● **Instrucciones de la tarea**
Reproduce completo y sin ninguna modificación el texto sobre la crisis económica argentina.

Aritz Recalde, abril 2022
El país se encuentra atravesando una crisis económica de mediano y de largo plazo, iniciada con la caída del tercer peronismo y con la instalación del programa de la dictadura de 1976. Desde esa fecha hasta la actualidad, la Argentina pasó por un proceso de avances y de retrocesos de iniciativas políticas cuyo balance general es la desindustrialización, la extranjerización y la concentración económica. En las últimas cuatro décadas se produjeron ciclos de estancamiento (1983-1991 y 2013-2020), seguidos de etapas de crecimiento (1991-1998 y 2003-2012) y momentos de traumáticos quiebres económicos y políticos (1989, 2001 y 2019).
En el plano social, ese modelo de país derivó en un índice de pobreza
estructural que ronda el 30 por ciento. En épocas de inestabilidad económica esa
cifra aumenta y castiga entre el 45 y 50 por ciento de los argentinos.

● **Listado de datos**
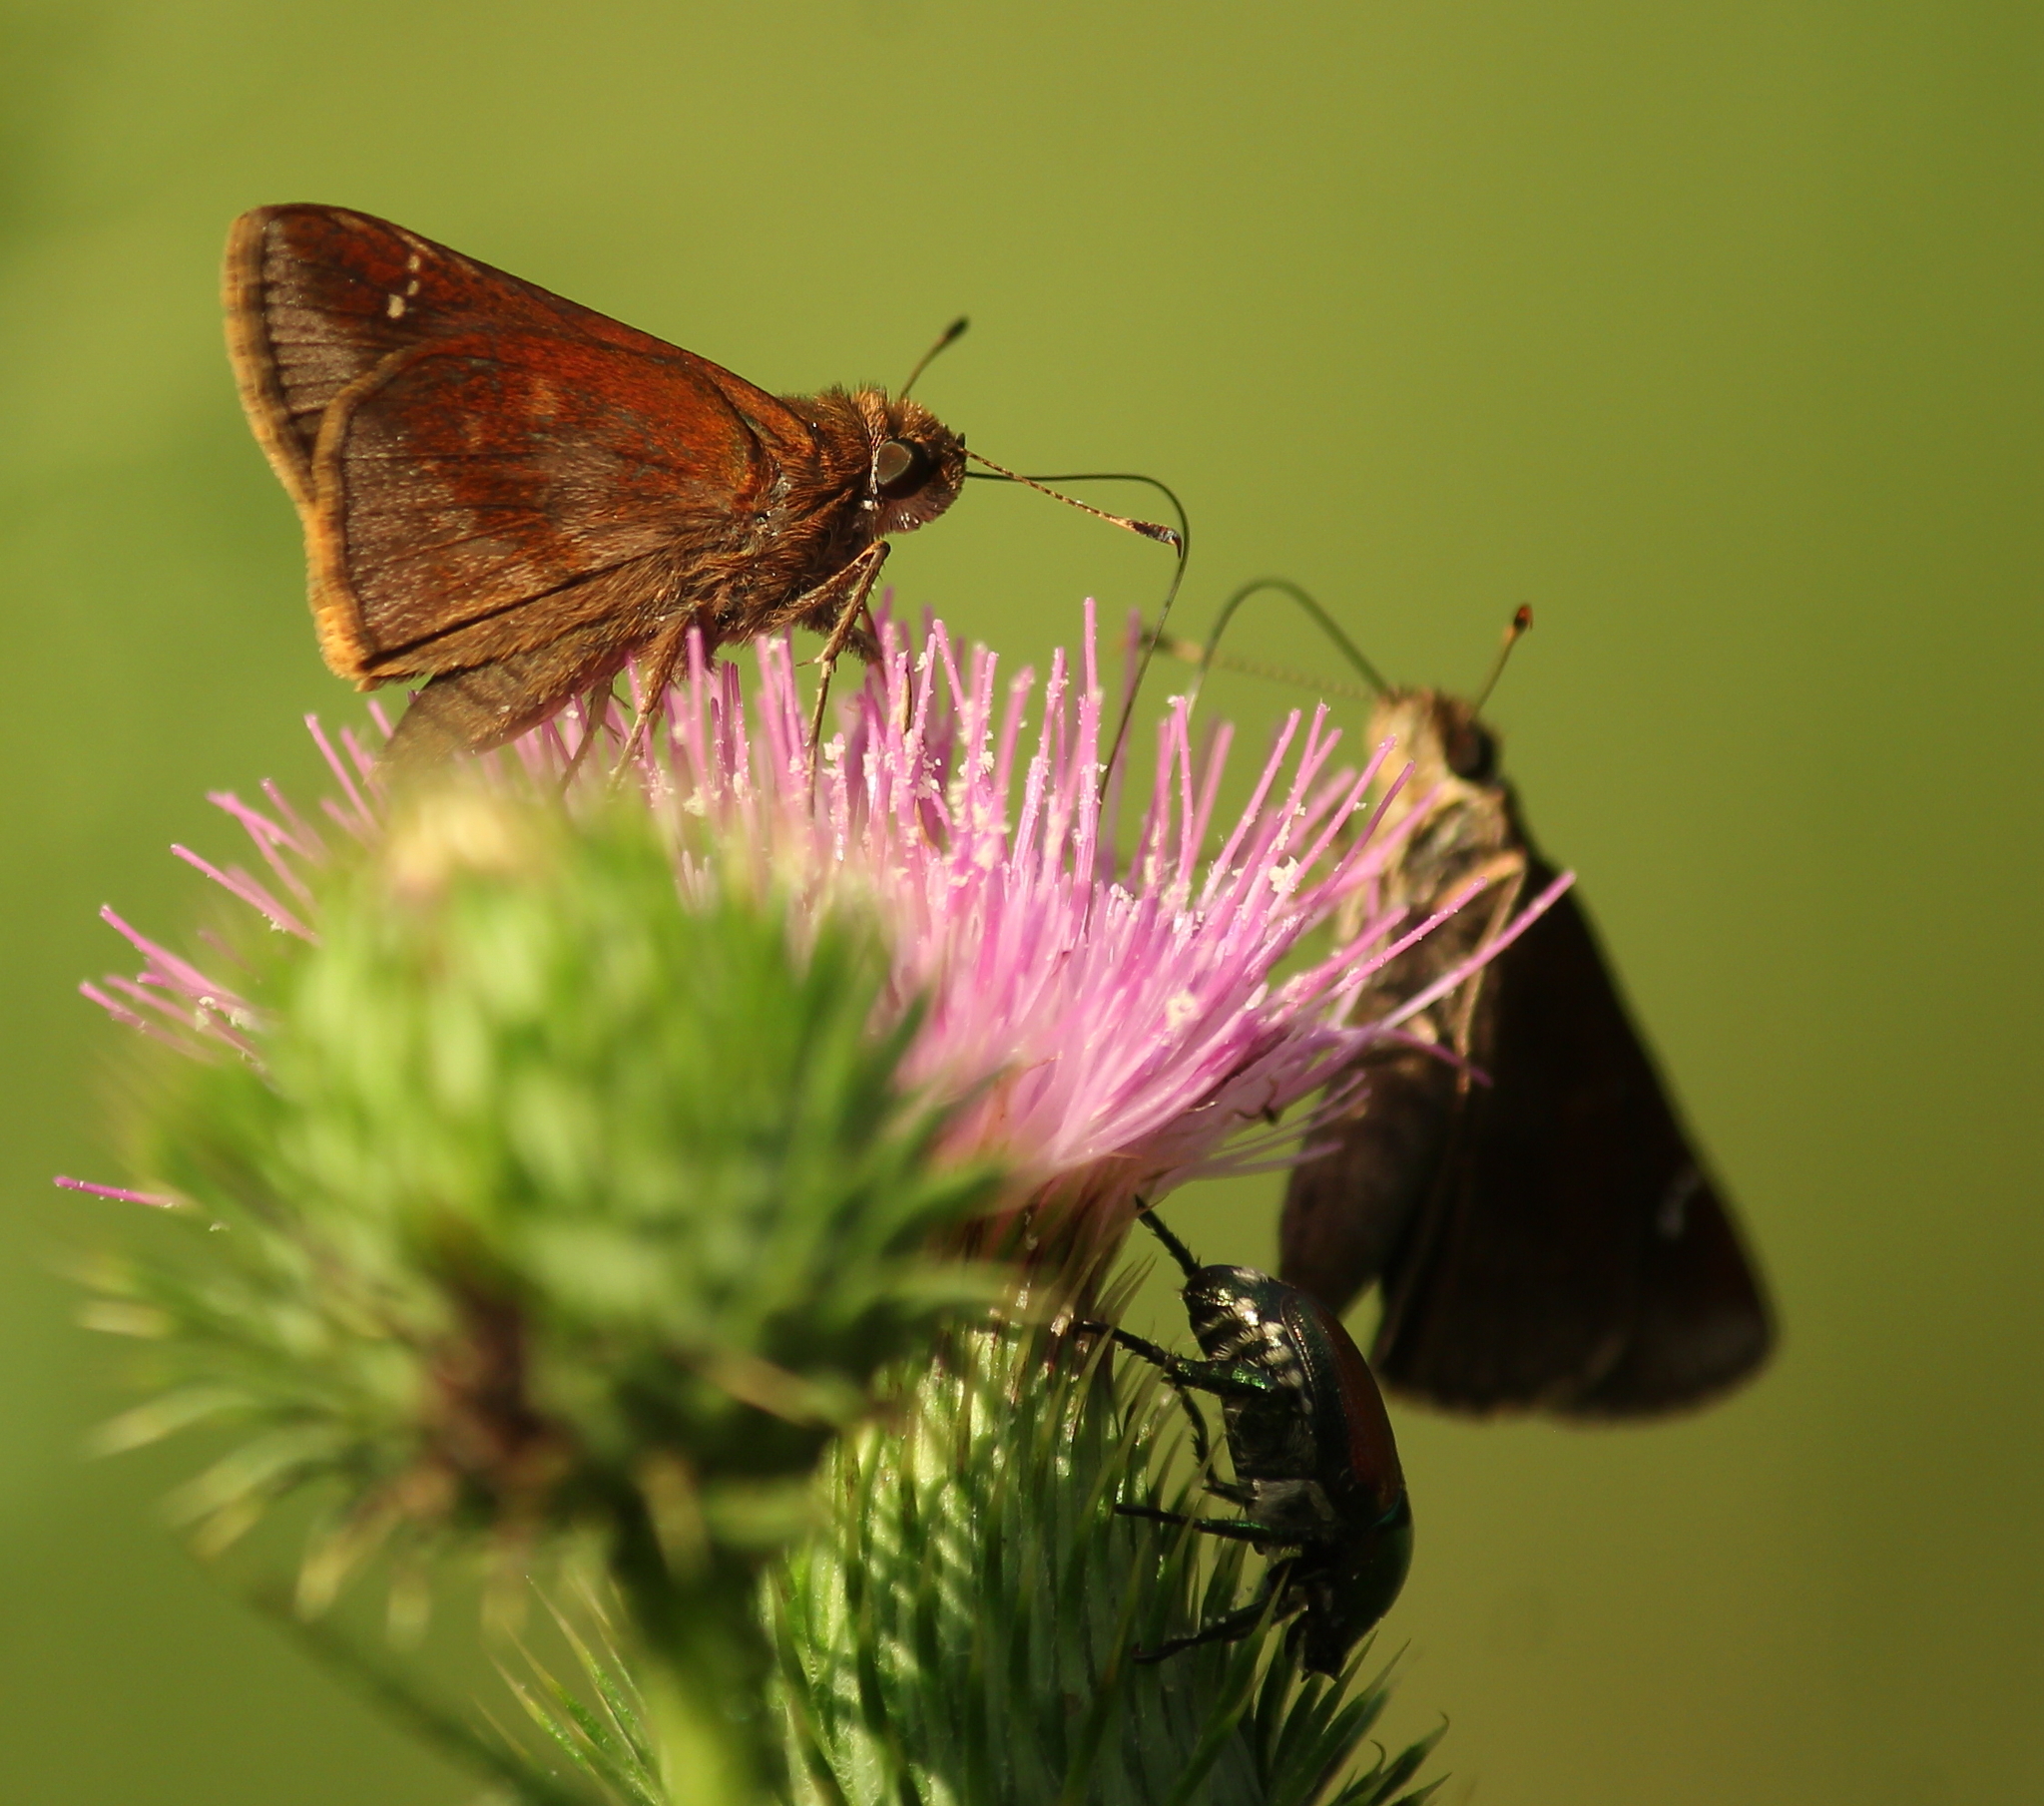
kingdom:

---

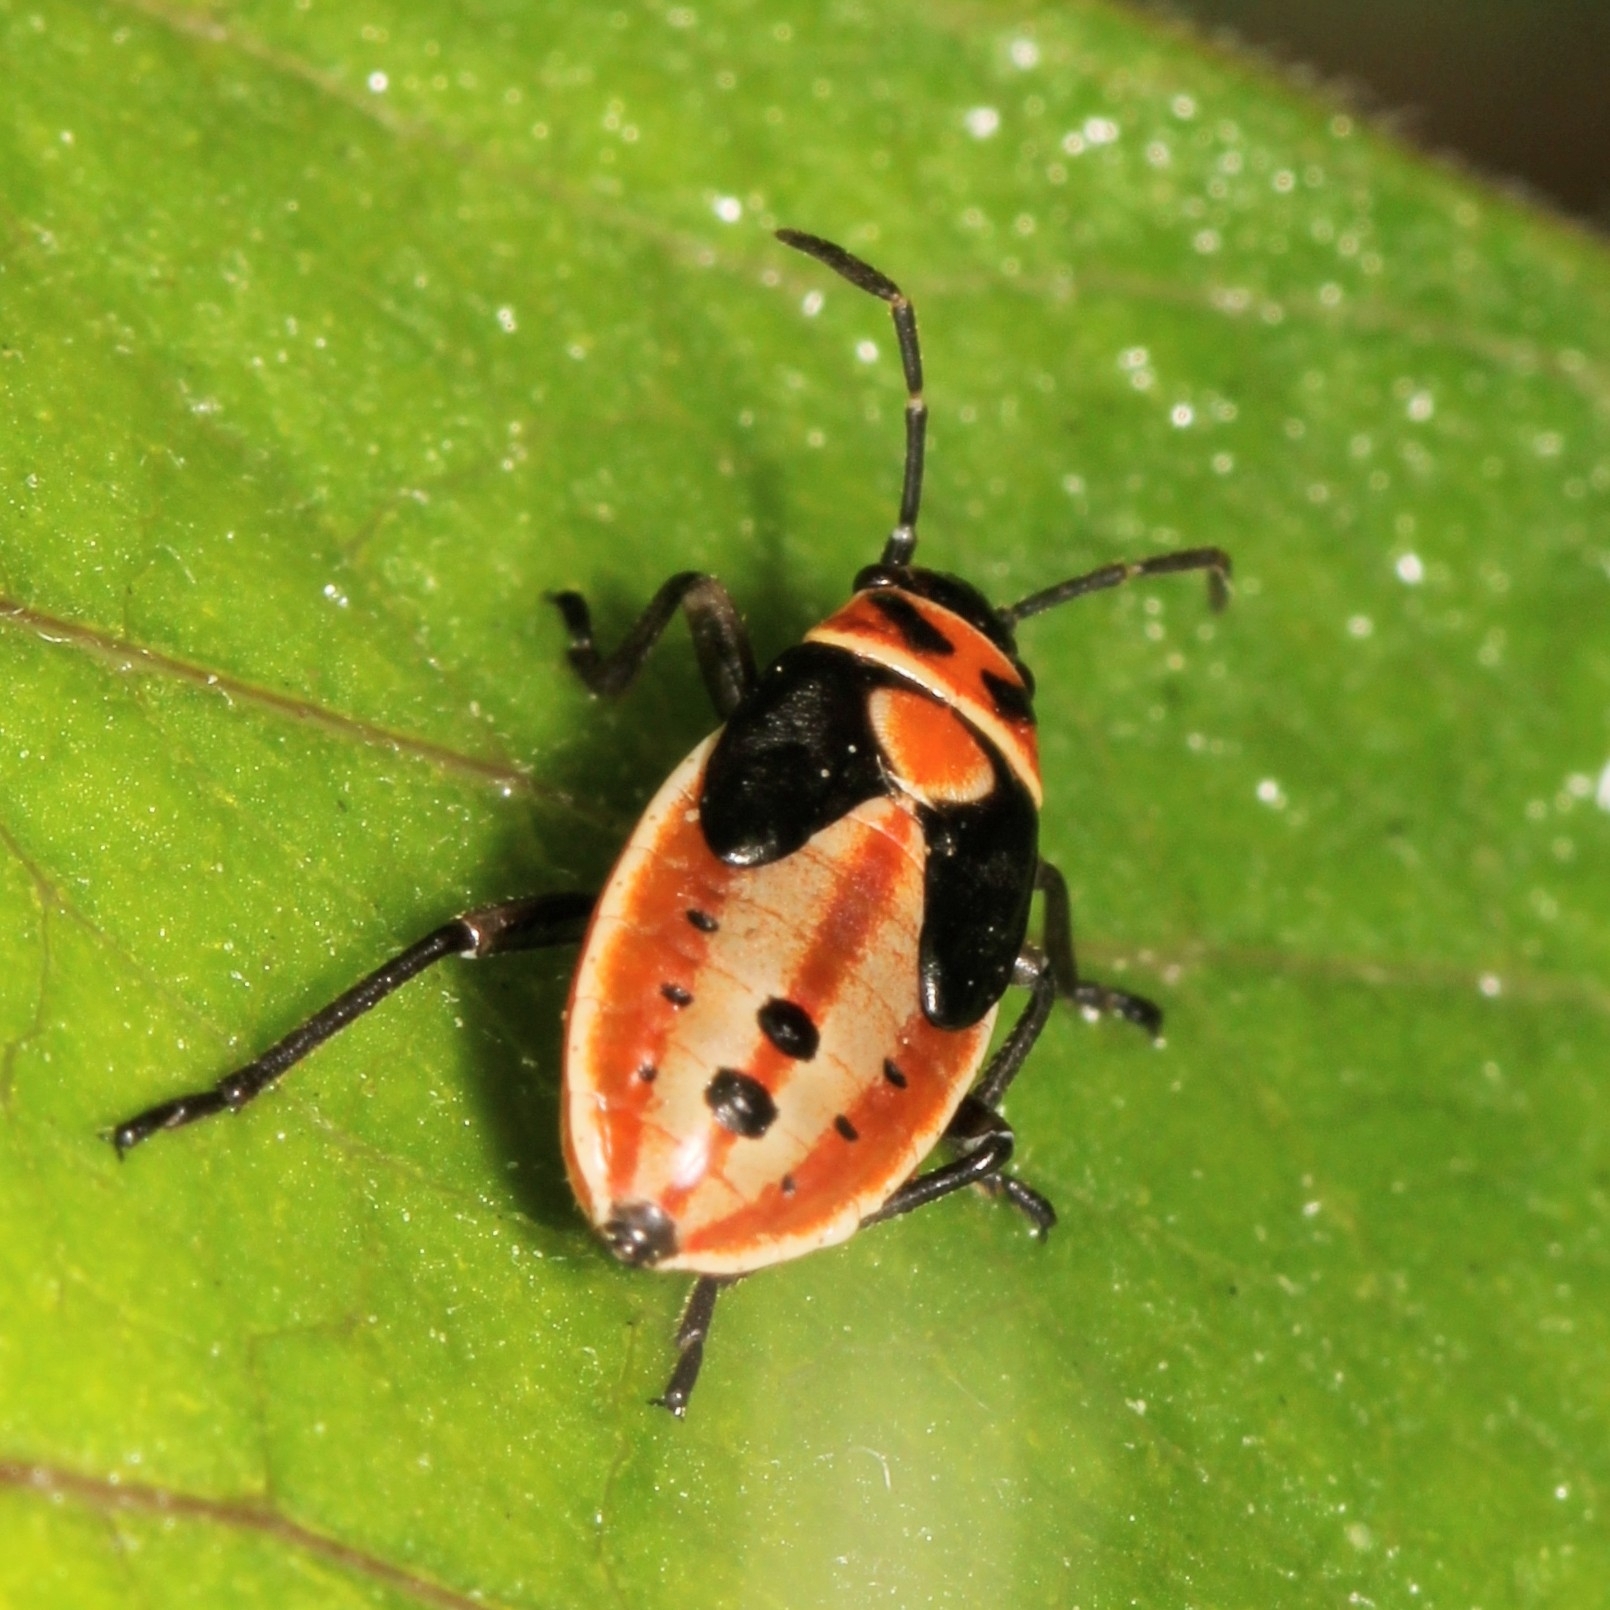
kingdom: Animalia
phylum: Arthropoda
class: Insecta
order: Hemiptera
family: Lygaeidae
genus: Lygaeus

● **Resultado del ejercicio**
Aritz Recalde, abril 2022
El país se encuentra atravesando una crisis económica de mediano y de largo plazo, iniciada con la caída del tercer peronismo y con la instalación del programa de la dictadura de 1976. Desde esa fecha hasta la actualidad, la Argentina pasó por un proceso de avances y de retrocesos de iniciativas políticas cuyo balance general es la desindustrialización, la extranjerización y la concentración económica. En las últimas cuatro décadas se produjeron ciclos de estancamiento (1983-1991 y 2013-2020), seguidos de etapas de crecimiento (1991-1998 y 2003-2012) y momentos de traumáticos quiebres económicos y políticos (1989, 2001 y 2019).
En el plano social, ese modelo de país derivó en un índice de pobreza
estructural que ronda el 30 por ciento. En épocas de inestabilidad económica esa
cifra aumenta y castiga entre el 45 y 50 por ciento de los argentinos.